Independentemente do que desejam para o futuro, dois terços dos britânicos ouvidos no estudo da British Future estão interessados na celebração do Jubileu. Para marcar a data história, foram decretados dois dias de feriado, quinta e sexta-feira, com mais de metade dos inquiridos a ver neste evento uma oportunidade para estar com a família e os amigos. Estima-se que vão ser consumidos 90 milhões de pints de cerveja (cada pint equivale a 568 mil), com o setor dos pubs a lucrar cerca de 124 milhões de euros.

Depois de várias ausências em eventos públicos, apesar de continuar a receber embaixadores e dirigentes políticos em Windsor, a monarca surpreendeu nos dias prévios ao Jubileu, visitando a nova linha do metro de Londres que leva o seu nome, indo a uma corrida de cavalos e passeando num carrinho de golfe na festa das flores de Chelsea. Um porta-voz disse que a rainha pretendia participar nas celebrações, "mas a presença só será confirmada mais perto da data ou mesmo no próprio dia" devido aos problemas de mobilidade que tem enfrentado.

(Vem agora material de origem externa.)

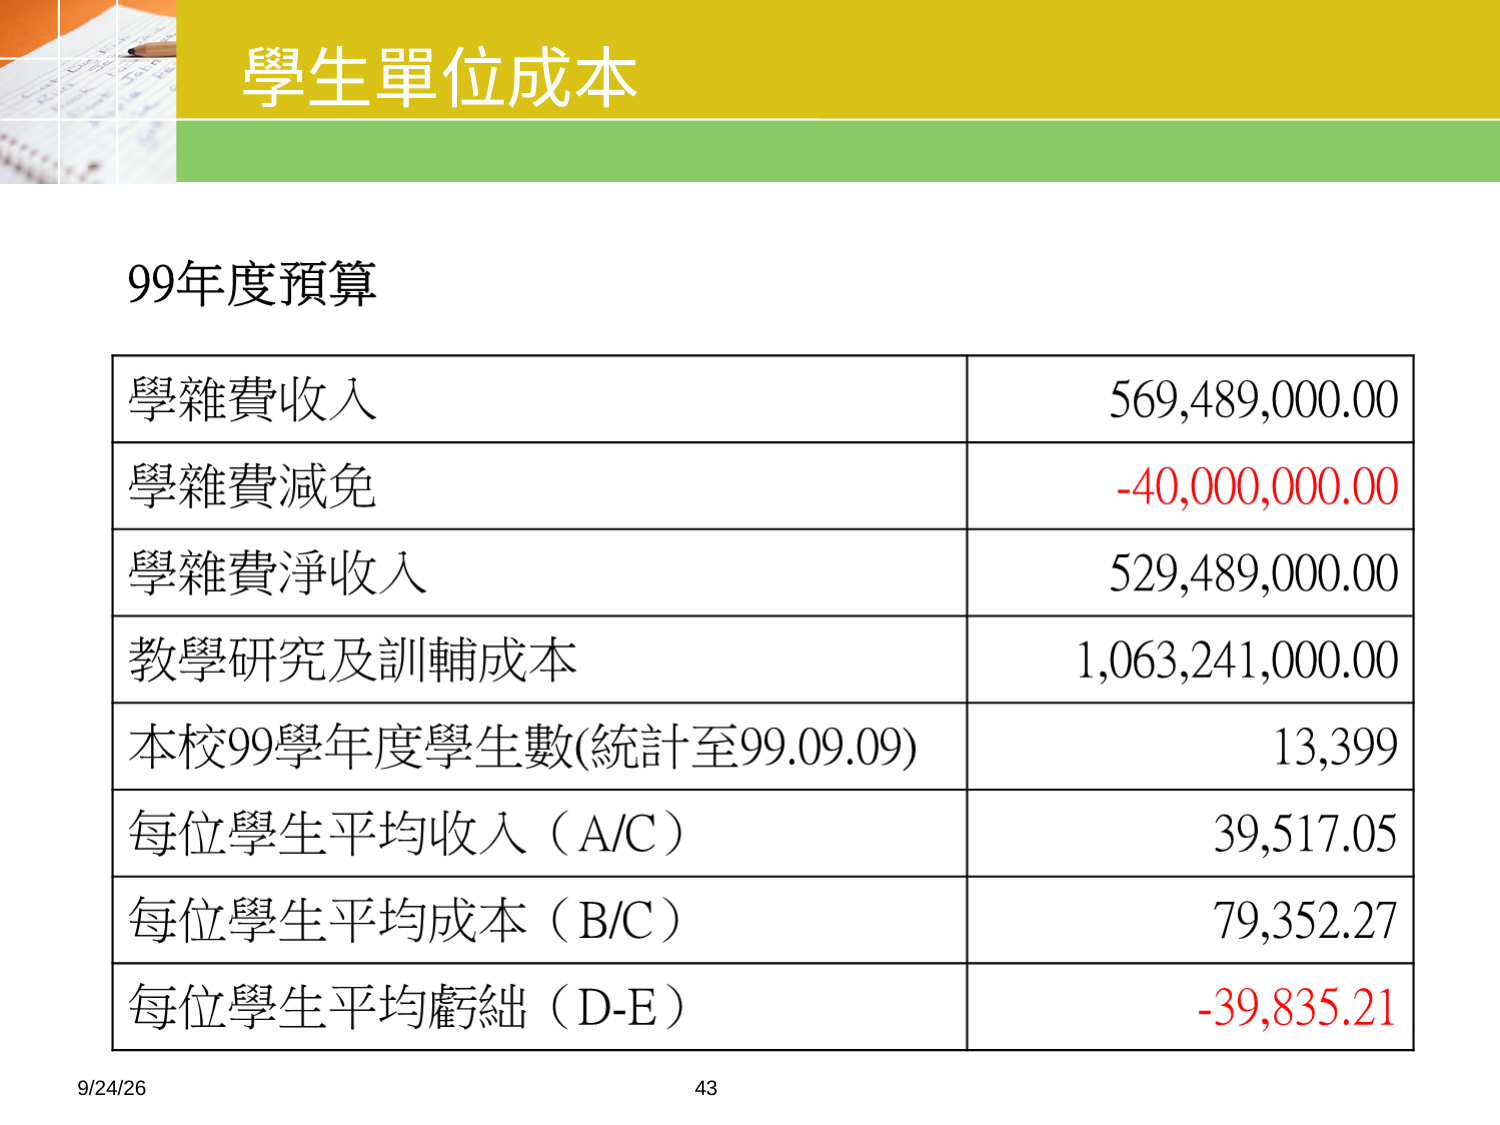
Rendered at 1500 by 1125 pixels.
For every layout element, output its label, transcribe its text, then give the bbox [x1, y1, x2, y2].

Espera-se que, pelo menos, marque presença esta quinta-feira na varanda do Palácio de Buckingham junto com o resto da família mais próxima - à exceção do príncipe Harry, que se afastou dos deveres oficiais e se mudou para a Califórnia com a mulher, Meghan Markle, e do príncipe André, que chegou a acordo com uma mulher que o acusava na justiça de abusos sexuais. Os três deverão contudo marcar presença na cerimónia religiosa, na sexta-feira, na Catedral de São Paulo. Esta não será liderada pelo arcebispo da Cantuária, Justin Welby, que testou positivo à covid-19, mas pelo número dois da igreja anglicana, o arcebispo de York, Stephen Cottrell.

No sábado haverá corridas de cavalos e um grande evento no palácio, com o domingo a estar reservado para os piqueniques do Jubileu (que devem reunir dez milhões de pessoas) e um grande desfile que homenageia a monarquia e a diversidade do povo britânico, com a presença de dez mil participantes. O Jubileu também é assinalado nos outros 15 países em que Isabel II é a chefe de Estado, da Austrália ao Canadá, passando pela Nova Zelândia, a Jamaica ou a Papua Nova Guiné, assim como nos 54 países da Commonwealth.